To do: A precise copy of the data is required, with every picture left out.

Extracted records
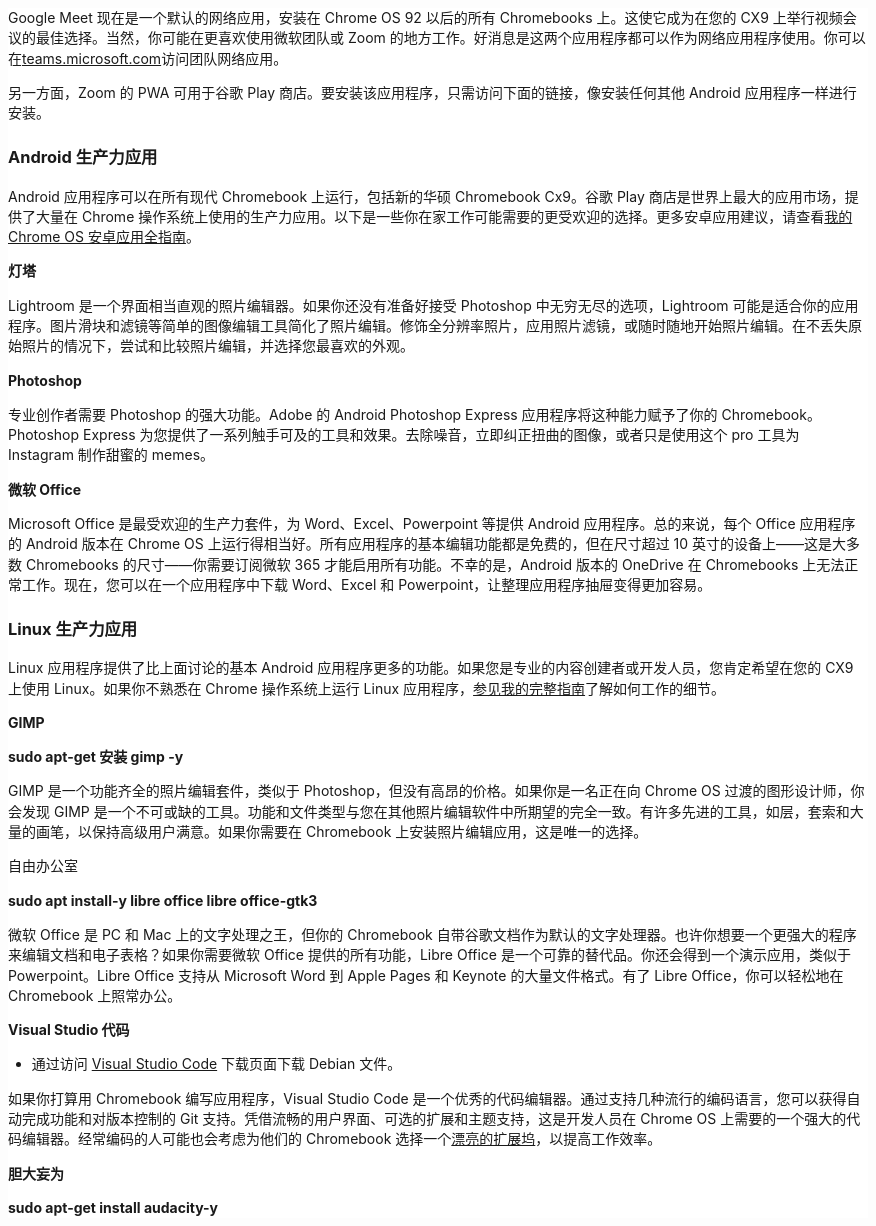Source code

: Google Meet 现在是一个默认的网络应用，安装在 Chrome OS 92 以后的所有 Chromebooks 上。这使它成为在您的 CX9 上举行视频会议的最佳选择。当然，你可能在更喜欢使用微软团队或 Zoom 的地方工作。好消息是这两个应用程序都可以作为网络应用程序使用。你可以在[teams.microsoft.com](http://teams.microsoft.com)访问团队网络应用。

另一方面，Zoom 的 PWA 可用于谷歌 Play 商店。要安装该应用程序，只需访问下面的链接，像安装任何其他 Android 应用程序一样进行安装。

### Android 生产力应用

Android 应用程序可以在所有现代 Chromebook 上运行，包括新的华硕 Chromebook Cx9。谷歌 Play 商店是世界上最大的应用市场，提供了大量在 Chrome 操作系统上使用的生产力应用。以下是一些你在家工作可能需要的更受欢迎的选择。更多安卓应用建议，请查看[我的 Chrome OS 安卓应用全指南](https://www.xda-developers.com/android-apps-chrome-os/)。

**灯塔**

Lightroom 是一个界面相当直观的照片编辑器。如果你还没有准备好接受 Photoshop 中无穷无尽的选项，Lightroom 可能是适合你的应用程序。图片滑块和滤镜等简单的图像编辑工具简化了照片编辑。修饰全分辨率照片，应用照片滤镜，或随时随地开始照片编辑。在不丢失原始照片的情况下，尝试和比较照片编辑，并选择您最喜欢的外观。

**Photoshop**

专业创作者需要 Photoshop 的强大功能。Adobe 的 Android Photoshop Express 应用程序将这种能力赋予了你的 Chromebook。Photoshop Express 为您提供了一系列触手可及的工具和效果。去除噪音，立即纠正扭曲的图像，或者只是使用这个 pro 工具为 Instagram 制作甜蜜的 memes。

**微软 Office**

Microsoft Office 是最受欢迎的生产力套件，为 Word、Excel、Powerpoint 等提供 Android 应用程序。总的来说，每个 Office 应用程序的 Android 版本在 Chrome OS 上运行得相当好。所有应用程序的基本编辑功能都是免费的，但在尺寸超过 10 英寸的设备上——这是大多数 Chromebooks 的尺寸——你需要订阅微软 365 才能启用所有功能。不幸的是，Android 版本的 OneDrive 在 Chromebooks 上无法正常工作。现在，您可以在一个应用程序中下载 Word、Excel 和 Powerpoint，让整理应用程序抽屉变得更加容易。

### Linux 生产力应用

Linux 应用程序提供了比上面讨论的基本 Android 应用程序更多的功能。如果您是专业的内容创建者或开发人员，您肯定希望在您的 CX9 上使用 Linux。如果你不熟悉在 Chrome 操作系统上运行 Linux 应用程序，[参见我的完整指南](https://www.xda-developers.com/linux-apps-chrome-os/)了解如何工作的细节。

**GIMP**

**sudo apt-get 安装 gimp -y**

GIMP 是一个功能齐全的照片编辑套件，类似于 Photoshop，但没有高昂的价格。如果你是一名正在向 Chrome OS 过渡的图形设计师，你会发现 GIMP 是一个不可或缺的工具。功能和文件类型与您在其他照片编辑软件中所期望的完全一致。有许多先进的工具，如层，套索和大量的画笔，以保持高级用户满意。如果你需要在 Chromebook 上安装照片编辑应用，这是唯一的选择。

自由办公室

**sudo apt install-y libre office libre office-gtk3**

微软 Office 是 PC 和 Mac 上的文字处理之王，但你的 Chromebook 自带谷歌文档作为默认的文字处理器。也许你想要一个更强大的程序来编辑文档和电子表格？如果你需要微软 Office 提供的所有功能，Libre Office 是一个可靠的替代品。你还会得到一个演示应用，类似于 Powerpoint。Libre Office 支持从 Microsoft Word 到 Apple Pages 和 Keynote 的大量文件格式。有了 Libre Office，你可以轻松地在 Chromebook 上照常办公。

**Visual Studio 代码**

*   通过访问 [Visual Studio Code](https://code.visualstudio.com/Download) 下载页面下载 Debian 文件。

如果你打算用 Chromebook 编写应用程序，Visual Studio Code 是一个优秀的代码编辑器。通过支持几种流行的编码语言，您可以获得自动完成功能和对版本控制的 Git 支持。凭借流畅的用户界面、可选的扩展和主题支持，这是开发人员在 Chrome OS 上需要的一个强大的代码编辑器。经常编码的人可能也会考虑为他们的 Chromebook 选择一个[漂亮的扩展坞](https://www.xda-developers.com/best-docking-stations-chromebooks/)，以提高工作效率。

**胆大妄为**

**sudo apt-get install audacity-y**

Reply to the task:
Source code

: Google Meet 现在是一个默认的网络应用，安装在 Chrome OS 92 以后的所有 Chromebooks 上。这使它成为在您的 CX9 上举行视频会议的最佳选择。当然，你可能在更喜欢使用微软团队或 Zoom 的地方工作。好消息是这两个应用程序都可以作为网络应用程序使用。你可以在[teams.microsoft.com](http://teams.microsoft.com)访问团队网络应用。

另一方面，Zoom 的 PWA 可用于谷歌 Play 商店。要安装该应用程序，只需访问下面的链接，像安装任何其他 Android 应用程序一样进行安装。

### Android 生产力应用

Android 应用程序可以在所有现代 Chromebook 上运行，包括新的华硕 Chromebook Cx9。谷歌 Play 商店是世界上最大的应用市场，提供了大量在 Chrome 操作系统上使用的生产力应用。以下是一些你在家工作可能需要的更受欢迎的选择。更多安卓应用建议，请查看[我的 Chrome OS 安卓应用全指南](https://www.xda-developers.com/android-apps-chrome-os/)。

**灯塔**

Lightroom 是一个界面相当直观的照片编辑器。如果你还没有准备好接受 Photoshop 中无穷无尽的选项，Lightroom 可能是适合你的应用程序。图片滑块和滤镜等简单的图像编辑工具简化了照片编辑。修饰全分辨率照片，应用照片滤镜，或随时随地开始照片编辑。在不丢失原始照片的情况下，尝试和比较照片编辑，并选择您最喜欢的外观。

**Photoshop**

专业创作者需要 Photoshop 的强大功能。Adobe 的 Android Photoshop Express 应用程序将这种能力赋予了你的 Chromebook。Photoshop Express 为您提供了一系列触手可及的工具和效果。去除噪音，立即纠正扭曲的图像，或者只是使用这个 pro 工具为 Instagram 制作甜蜜的 memes。

**微软 Office**

Microsoft Office 是最受欢迎的生产力套件，为 Word、Excel、Powerpoint 等提供 Android 应用程序。总的来说，每个 Office 应用程序的 Android 版本在 Chrome OS 上运行得相当好。所有应用程序的基本编辑功能都是免费的，但在尺寸超过 10 英寸的设备上——这是大多数 Chromebooks 的尺寸——你需要订阅微软 365 才能启用所有功能。不幸的是，Android 版本的 OneDrive 在 Chromebooks 上无法正常工作。现在，您可以在一个应用程序中下载 Word、Excel 和 Powerpoint，让整理应用程序抽屉变得更加容易。

### Linux 生产力应用

Linux 应用程序提供了比上面讨论的基本 Android 应用程序更多的功能。如果您是专业的内容创建者或开发人员，您肯定希望在您的 CX9 上使用 Linux。如果你不熟悉在 Chrome 操作系统上运行 Linux 应用程序，[参见我的完整指南](https://www.xda-developers.com/linux-apps-chrome-os/)了解如何工作的细节。

**GIMP**

**sudo apt-get 安装 gimp -y**

GIMP 是一个功能齐全的照片编辑套件，类似于 Photoshop，但没有高昂的价格。如果你是一名正在向 Chrome OS 过渡的图形设计师，你会发现 GIMP 是一个不可或缺的工具。功能和文件类型与您在其他照片编辑软件中所期望的完全一致。有许多先进的工具，如层，套索和大量的画笔，以保持高级用户满意。如果你需要在 Chromebook 上安装照片编辑应用，这是唯一的选择。

自由办公室

**sudo apt install-y libre office libre office-gtk3**

微软 Office 是 PC 和 Mac 上的文字处理之王，但你的 Chromebook 自带谷歌文档作为默认的文字处理器。也许你想要一个更强大的程序来编辑文档和电子表格？如果你需要微软 Office 提供的所有功能，Libre Office 是一个可靠的替代品。你还会得到一个演示应用，类似于 Powerpoint。Libre Office 支持从 Microsoft Word 到 Apple Pages 和 Keynote 的大量文件格式。有了 Libre Office，你可以轻松地在 Chromebook 上照常办公。

**Visual Studio 代码**

*   通过访问 [Visual Studio Code](https://code.visualstudio.com/Download) 下载页面下载 Debian 文件。

如果你打算用 Chromebook 编写应用程序，Visual Studio Code 是一个优秀的代码编辑器。通过支持几种流行的编码语言，您可以获得自动完成功能和对版本控制的 Git 支持。凭借流畅的用户界面、可选的扩展和主题支持，这是开发人员在 Chrome OS 上需要的一个强大的代码编辑器。经常编码的人可能也会考虑为他们的 Chromebook 选择一个[漂亮的扩展坞](https://www.xda-developers.com/best-docking-stations-chromebooks/)，以提高工作效率。

**胆大妄为**

**sudo apt-get install audacity-y**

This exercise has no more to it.